Dinosaur Bones in Alaska Reveal a Cold-Weather Creature
We think of them as tropical creatures, but fossils in Alaska reveal a creature that thrived in the cold and the dark.
A newly discovered dinosaur species in Alaska presents new evidence the prehistoric animals were able to survive and thrive in climates far colder than were once considered hospitable.
“It wasn’t so long ago that the idea of dinosaurs living up in the polar world was kind of, you know, really? Are you kidding?” Patrick Druckenmiller, earth sciences curator of the University of Alaska Museum of the North, told The Washington Post.
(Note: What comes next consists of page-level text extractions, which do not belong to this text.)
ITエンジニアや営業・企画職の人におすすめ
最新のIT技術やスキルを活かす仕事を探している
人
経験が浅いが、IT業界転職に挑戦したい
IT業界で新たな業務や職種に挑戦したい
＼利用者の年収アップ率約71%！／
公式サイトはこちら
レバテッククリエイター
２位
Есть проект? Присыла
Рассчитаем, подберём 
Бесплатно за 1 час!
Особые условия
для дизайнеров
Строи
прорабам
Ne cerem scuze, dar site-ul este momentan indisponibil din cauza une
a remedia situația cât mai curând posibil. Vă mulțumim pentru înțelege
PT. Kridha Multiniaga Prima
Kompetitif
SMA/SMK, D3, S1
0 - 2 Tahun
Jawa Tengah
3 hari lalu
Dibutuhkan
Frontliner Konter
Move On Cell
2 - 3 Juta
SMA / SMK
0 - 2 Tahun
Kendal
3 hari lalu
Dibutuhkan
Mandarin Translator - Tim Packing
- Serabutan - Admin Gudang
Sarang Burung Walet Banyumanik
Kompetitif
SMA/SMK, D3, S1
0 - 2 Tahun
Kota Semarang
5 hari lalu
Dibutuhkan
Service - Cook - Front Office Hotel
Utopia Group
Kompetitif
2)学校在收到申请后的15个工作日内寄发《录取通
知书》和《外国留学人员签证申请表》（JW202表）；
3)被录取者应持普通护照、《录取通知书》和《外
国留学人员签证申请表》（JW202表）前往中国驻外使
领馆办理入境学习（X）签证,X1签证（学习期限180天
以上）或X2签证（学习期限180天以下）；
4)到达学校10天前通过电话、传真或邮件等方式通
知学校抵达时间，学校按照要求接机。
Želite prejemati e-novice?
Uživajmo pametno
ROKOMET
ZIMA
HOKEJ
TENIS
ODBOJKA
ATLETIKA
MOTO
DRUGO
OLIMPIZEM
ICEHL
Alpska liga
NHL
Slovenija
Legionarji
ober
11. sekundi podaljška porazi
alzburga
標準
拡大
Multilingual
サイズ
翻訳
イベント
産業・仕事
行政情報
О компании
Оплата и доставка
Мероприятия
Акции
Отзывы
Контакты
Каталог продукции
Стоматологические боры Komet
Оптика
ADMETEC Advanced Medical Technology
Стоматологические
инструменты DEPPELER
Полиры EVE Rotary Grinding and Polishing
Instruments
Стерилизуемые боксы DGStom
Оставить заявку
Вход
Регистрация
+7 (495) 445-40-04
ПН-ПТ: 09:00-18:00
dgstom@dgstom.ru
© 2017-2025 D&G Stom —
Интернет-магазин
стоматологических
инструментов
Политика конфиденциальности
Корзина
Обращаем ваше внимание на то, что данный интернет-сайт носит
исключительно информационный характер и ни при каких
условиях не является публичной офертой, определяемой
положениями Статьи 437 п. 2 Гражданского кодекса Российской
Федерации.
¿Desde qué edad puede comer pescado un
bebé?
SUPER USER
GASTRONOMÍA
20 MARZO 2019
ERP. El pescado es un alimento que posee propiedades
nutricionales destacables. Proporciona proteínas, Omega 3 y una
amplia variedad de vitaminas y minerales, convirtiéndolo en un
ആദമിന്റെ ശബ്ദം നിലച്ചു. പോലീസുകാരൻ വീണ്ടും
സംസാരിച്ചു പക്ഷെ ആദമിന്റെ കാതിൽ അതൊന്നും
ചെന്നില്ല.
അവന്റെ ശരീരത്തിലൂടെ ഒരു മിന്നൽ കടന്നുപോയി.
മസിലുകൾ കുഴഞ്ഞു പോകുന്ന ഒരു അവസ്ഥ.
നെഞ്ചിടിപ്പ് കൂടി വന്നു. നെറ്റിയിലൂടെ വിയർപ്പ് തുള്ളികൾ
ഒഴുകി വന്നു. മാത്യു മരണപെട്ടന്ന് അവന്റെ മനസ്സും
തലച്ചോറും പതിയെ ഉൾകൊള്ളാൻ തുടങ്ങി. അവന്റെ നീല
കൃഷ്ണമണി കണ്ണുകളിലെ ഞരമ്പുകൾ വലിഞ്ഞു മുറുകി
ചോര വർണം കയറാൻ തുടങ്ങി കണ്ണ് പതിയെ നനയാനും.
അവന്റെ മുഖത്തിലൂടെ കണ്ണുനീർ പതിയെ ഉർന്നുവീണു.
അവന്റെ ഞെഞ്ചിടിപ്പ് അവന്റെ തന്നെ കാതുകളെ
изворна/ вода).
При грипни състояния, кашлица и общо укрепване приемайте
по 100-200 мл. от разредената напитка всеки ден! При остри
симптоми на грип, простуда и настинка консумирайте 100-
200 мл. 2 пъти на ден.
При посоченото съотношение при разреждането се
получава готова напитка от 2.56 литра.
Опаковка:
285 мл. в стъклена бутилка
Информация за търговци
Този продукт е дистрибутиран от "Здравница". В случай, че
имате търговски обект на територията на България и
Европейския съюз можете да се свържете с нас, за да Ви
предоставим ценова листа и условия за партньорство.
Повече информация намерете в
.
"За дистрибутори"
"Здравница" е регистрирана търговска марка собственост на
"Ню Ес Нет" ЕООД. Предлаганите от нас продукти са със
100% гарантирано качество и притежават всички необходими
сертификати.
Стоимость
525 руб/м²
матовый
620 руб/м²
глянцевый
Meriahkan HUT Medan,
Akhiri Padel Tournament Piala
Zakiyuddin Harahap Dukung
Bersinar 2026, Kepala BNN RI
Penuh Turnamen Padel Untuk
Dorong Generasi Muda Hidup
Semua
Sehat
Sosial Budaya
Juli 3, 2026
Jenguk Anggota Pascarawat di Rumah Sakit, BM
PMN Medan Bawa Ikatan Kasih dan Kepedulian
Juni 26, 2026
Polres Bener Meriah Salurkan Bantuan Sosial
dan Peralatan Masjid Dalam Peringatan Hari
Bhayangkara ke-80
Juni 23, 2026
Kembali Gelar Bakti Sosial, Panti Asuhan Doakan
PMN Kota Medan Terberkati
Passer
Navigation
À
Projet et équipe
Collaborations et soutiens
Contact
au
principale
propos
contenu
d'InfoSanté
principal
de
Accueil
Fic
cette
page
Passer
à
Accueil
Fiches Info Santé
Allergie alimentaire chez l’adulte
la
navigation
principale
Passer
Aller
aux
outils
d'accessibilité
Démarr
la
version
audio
For most of dinosaurs’ known existence, with our limited understanding of their metabolism, we tended to think of them as tropical animals. The newly discovered duck-billed Ugrunaaluk kuukpikensis (pronounced oo-GROO’-nah-luk KOOK’-pik-en-sis), a herd animal whose remains were found in rock deposits 69 million years old, managed to survive in large numbers in an environment where there was no sunlight for three to five months at a time, and average temperatures hovered around the low 40s.
“And that means that it thrived in an area that was — at least for a dinosaur — remarkably cold. By reptilian standards, that’s pretty chilly,” Druckenmiller said. “These were dinosaurs living at the very edge of what we think dinosaurs were physiologically capable of.”
The AP reports the species’ bones had been confused with the bones of the Edmontosaurus for about 25 years until a formal study finally revealed the differences in the skull and mouth. This new species grew up to 30 feet in length, likely walked on their hind legs, and had hundreds of teeth to chew tough vegetation.
Alaska, considered one of the final frontiers for paleontology, has already yielded some 10,000 bones from the species. Whether they provide enough evidence to show if this species had special adaptations to survive in the cold could change how researchers think of dinosaur physiology.